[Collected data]
Start of Block
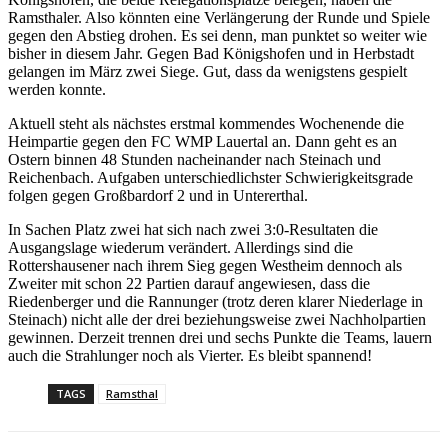
Ramsthaler. Also könnten eine Verlängerung der Runde und Spiele
gegen den Abstieg drohen. Es sei denn, man punktet so weiter wie
bisher in diesem Jahr. Gegen Bad Königshofen und in Herbstadt
gelangen im März zwei Siege. Gut, dass da wenigstens gespielt
werden konnte.
Aktuell steht als nächstes erstmal kommendes Wochenende die
Heimpartie gegen den FC WMP Lauertal an. Dann geht es an
Ostern binnen 48 Stunden nacheinander nach Steinach und
Reichenbach. Aufgaben unterschiedlichster Schwierigkeitsgrade
folgen gegen Großbardorf 2 und in Untererthal.
In Sachen Platz zwei hat sich nach zwei 3:0-Resultaten die
Ausgangslage wiederum verändert. Allerdings sind die
Rottershausener nach ihrem Sieg gegen Westheim dennoch als
Zweiter mit schon 22 Partien darauf angewiesen, dass die
Riedenberger und die Rannunger (trotz deren klarer Niederlage in
Steinach) nicht alle der drei beziehungsweise zwei Nachholpartien
gewinnen. Derzeit trennen drei und sechs Punkte die Teams, lauern
auch die Strahlunger noch als Vierter. Es bleibt spannend!
TAGS
Ramsthal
End of Block
WHAT THE TASK ASKS: Return the records verbatim, minus pictures.

TASK RESPONSE:
Ramsthaler. Also könnten eine Verlängerung der Runde und Spiele
gegen den Abstieg drohen. Es sei denn, man punktet so weiter wie
bisher in diesem Jahr. Gegen Bad Königshofen und in Herbstadt
gelangen im März zwei Siege. Gut, dass da wenigstens gespielt
werden konnte.
Aktuell steht als nächstes erstmal kommendes Wochenende die
Heimpartie gegen den FC WMP Lauertal an. Dann geht es an
Ostern binnen 48 Stunden nacheinander nach Steinach und
Reichenbach. Aufgaben unterschiedlichster Schwierigkeitsgrade
folgen gegen Großbardorf 2 und in Untererthal.
In Sachen Platz zwei hat sich nach zwei 3:0-Resultaten die
Ausgangslage wiederum verändert. Allerdings sind die
Rottershausener nach ihrem Sieg gegen Westheim dennoch als
Zweiter mit schon 22 Partien darauf angewiesen, dass die
Riedenberger und die Rannunger (trotz deren klarer Niederlage in
Steinach) nicht alle der drei beziehungsweise zwei Nachholpartien
gewinnen. Derzeit trennen drei und sechs Punkte die Teams, lauern
auch die Strahlunger noch als Vierter. Es bleibt spannend!
TAGS
Ramsthal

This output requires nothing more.